I, of course, did not want Maurice to shoot the general foreman because I did not want him to spend the rest of his life in prison for blowing away an individual who was no worse than the generality of his type. Jimmy looked at matters differently: for him, Maurice’s life was already a prison that could be salvaged by one dramatic NO, regardless of the consequences. Who was right? Well, I had read all the books and knew that ninety-nine times out of a hundred nothing would come of Maurice’s action: the plant guards or the cops would take him away or kill him on the spot. But on the hundredth time, something different might happen: the workers would block the plant guards, fight the cops, and the next thing you knew you had the mutiny on the Potemkin. The new society is the product of those two kinds of knowledge, Jimmy’s and mine, and neither could substitute for the other. As a person who had decided to devote his life to revolution, my job was to Recognize and Record the new society as it made its appearance.
In 1969, a black worker at a Los Angeles aircraft plant, Isaac (“Ike”) Jernigan, who had been harassed by management and union and then fired for organizing black workers, brought a gun to work and killed a foremen; then he went to the union hall and killed two union officials. Our Chicago group published a flyer calling for workers to rally to his defense. Not much came of it until… the League of Revolutionary Black Workers in Detroit reprinted our flyer in their paper. A Chrysler worker, James Johnson, responding to a history of unfair treatment including a suspension for refusing speedup, killed two foremen and a job setter, and was escorted from the plant saying “Long Live Ike Jernigan.”

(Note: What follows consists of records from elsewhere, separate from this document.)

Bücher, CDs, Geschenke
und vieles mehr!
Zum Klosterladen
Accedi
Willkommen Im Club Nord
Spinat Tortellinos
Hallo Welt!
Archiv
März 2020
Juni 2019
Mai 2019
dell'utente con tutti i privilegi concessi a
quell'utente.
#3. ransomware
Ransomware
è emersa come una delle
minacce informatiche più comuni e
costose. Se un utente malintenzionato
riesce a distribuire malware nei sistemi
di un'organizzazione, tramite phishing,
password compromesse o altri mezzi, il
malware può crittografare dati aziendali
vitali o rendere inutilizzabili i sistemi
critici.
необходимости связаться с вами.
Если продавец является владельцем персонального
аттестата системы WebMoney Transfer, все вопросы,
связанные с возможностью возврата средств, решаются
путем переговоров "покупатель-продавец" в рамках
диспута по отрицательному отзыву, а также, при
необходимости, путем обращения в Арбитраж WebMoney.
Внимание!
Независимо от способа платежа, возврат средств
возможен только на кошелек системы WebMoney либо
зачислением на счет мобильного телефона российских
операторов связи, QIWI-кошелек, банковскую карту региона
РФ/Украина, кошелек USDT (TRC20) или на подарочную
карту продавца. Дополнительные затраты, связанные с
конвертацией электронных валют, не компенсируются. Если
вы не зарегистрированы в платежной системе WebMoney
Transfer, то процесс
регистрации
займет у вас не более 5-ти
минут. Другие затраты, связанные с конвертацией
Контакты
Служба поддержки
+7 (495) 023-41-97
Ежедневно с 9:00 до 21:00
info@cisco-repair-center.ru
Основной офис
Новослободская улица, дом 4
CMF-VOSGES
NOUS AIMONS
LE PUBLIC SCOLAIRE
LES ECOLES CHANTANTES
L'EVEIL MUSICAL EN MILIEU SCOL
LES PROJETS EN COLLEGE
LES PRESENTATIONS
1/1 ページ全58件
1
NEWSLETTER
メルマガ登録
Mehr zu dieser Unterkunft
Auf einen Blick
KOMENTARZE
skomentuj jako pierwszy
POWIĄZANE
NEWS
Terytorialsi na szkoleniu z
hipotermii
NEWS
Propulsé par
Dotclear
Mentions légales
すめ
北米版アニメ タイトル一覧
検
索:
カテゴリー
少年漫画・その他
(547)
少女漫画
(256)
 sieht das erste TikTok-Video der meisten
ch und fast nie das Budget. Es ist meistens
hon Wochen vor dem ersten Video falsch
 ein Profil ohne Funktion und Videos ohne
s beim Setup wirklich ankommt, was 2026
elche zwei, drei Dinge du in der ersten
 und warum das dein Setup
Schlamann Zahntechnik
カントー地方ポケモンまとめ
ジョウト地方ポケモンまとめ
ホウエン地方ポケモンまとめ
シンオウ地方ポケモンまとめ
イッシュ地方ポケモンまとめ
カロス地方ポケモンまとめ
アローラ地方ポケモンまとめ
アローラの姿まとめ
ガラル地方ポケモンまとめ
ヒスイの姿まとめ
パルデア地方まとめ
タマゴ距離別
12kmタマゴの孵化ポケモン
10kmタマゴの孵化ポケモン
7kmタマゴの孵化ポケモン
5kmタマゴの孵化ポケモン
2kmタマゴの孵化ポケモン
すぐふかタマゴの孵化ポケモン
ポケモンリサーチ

The League waged a mass campaign on Johnson’s behalf, including rallies on the courthouse steps, while carrying out a legal defense based on a plea of temporary insanity. The high point of the trial came when the jury was led on a tour through Chrysler; it found for the defense, concluding that working at Chrysler was indeed enough to drive a person insane. (This was Detroit, and many people already knew that to be true.) Johnson was acquitted and sent to a mental hospital instead of to prison; as an added insult, Chrysler was ordered to pay him workmen’s compensation. Such was the political power contained in the simple words, Recognize and Record.

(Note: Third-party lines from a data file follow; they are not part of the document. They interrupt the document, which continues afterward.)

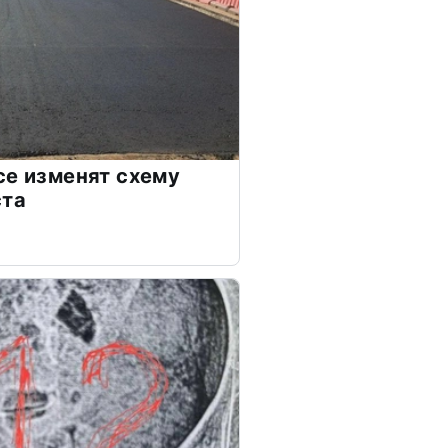
се изменят схему
ста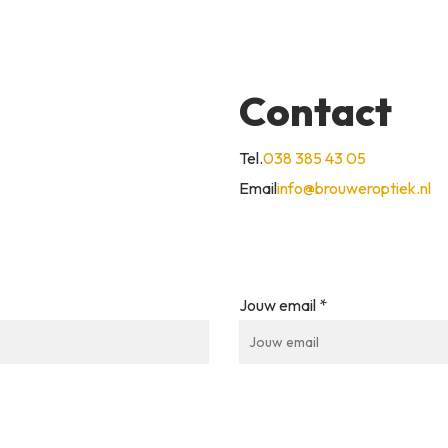
Contact
Tel.
038 385 43 05
Email
info@brouweroptiek.nl
Jouw email *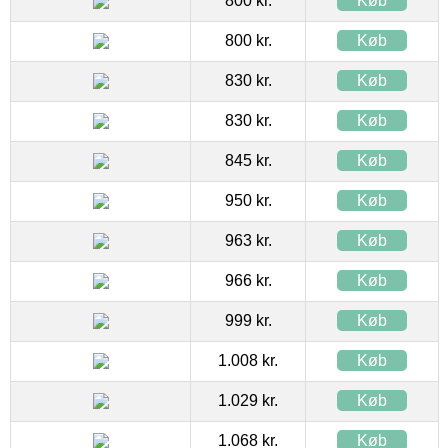
800 kr.
Køb
800 kr.
Køb
830 kr.
Køb
830 kr.
Køb
845 kr.
Køb
950 kr.
Køb
963 kr.
Køb
966 kr.
Køb
999 kr.
Køb
1.008 kr.
Køb
1.029 kr.
Køb
1.068 kr.
Køb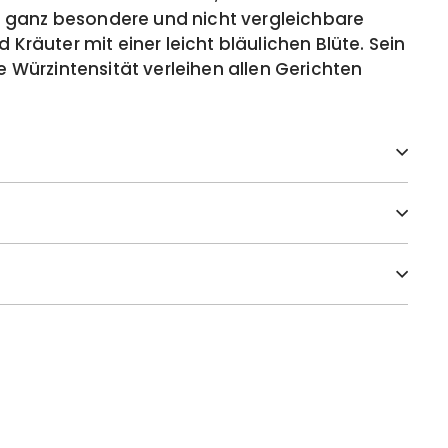
 ganz besondere und nicht vergleichbare
 Kräuter mit einer leicht bläulichen Blüte. Sein
Würzintensität verleihen allen Gerichten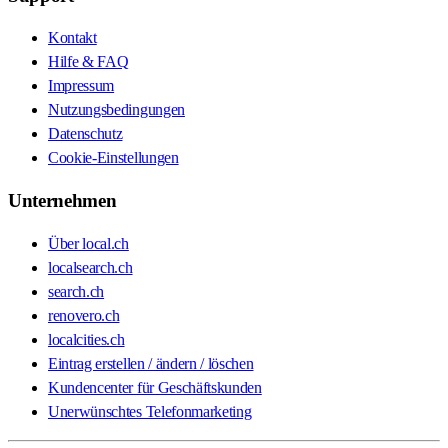
Kontakt
Hilfe & FAQ
Impressum
Nutzungsbedingungen
Datenschutz
Cookie-Einstellungen
Unternehmen
Über local.ch
localsearch.ch
search.ch
renovero.ch
localcities.ch
Eintrag erstellen / ändern / löschen
Kundencenter für Geschäftskunden
Unerwünschtes Telefonmarketing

The task of revolutionaries is not to organize the workers but to organize themselves to discover those patterns of activity and forms of organization that have sprung up out of the struggle and that embody the new society, and to help them grow stronger, more confident, and more conscious of their direction. It is an essential contribution to the society of disciplined spontaneity, which for James was the definition of the new world.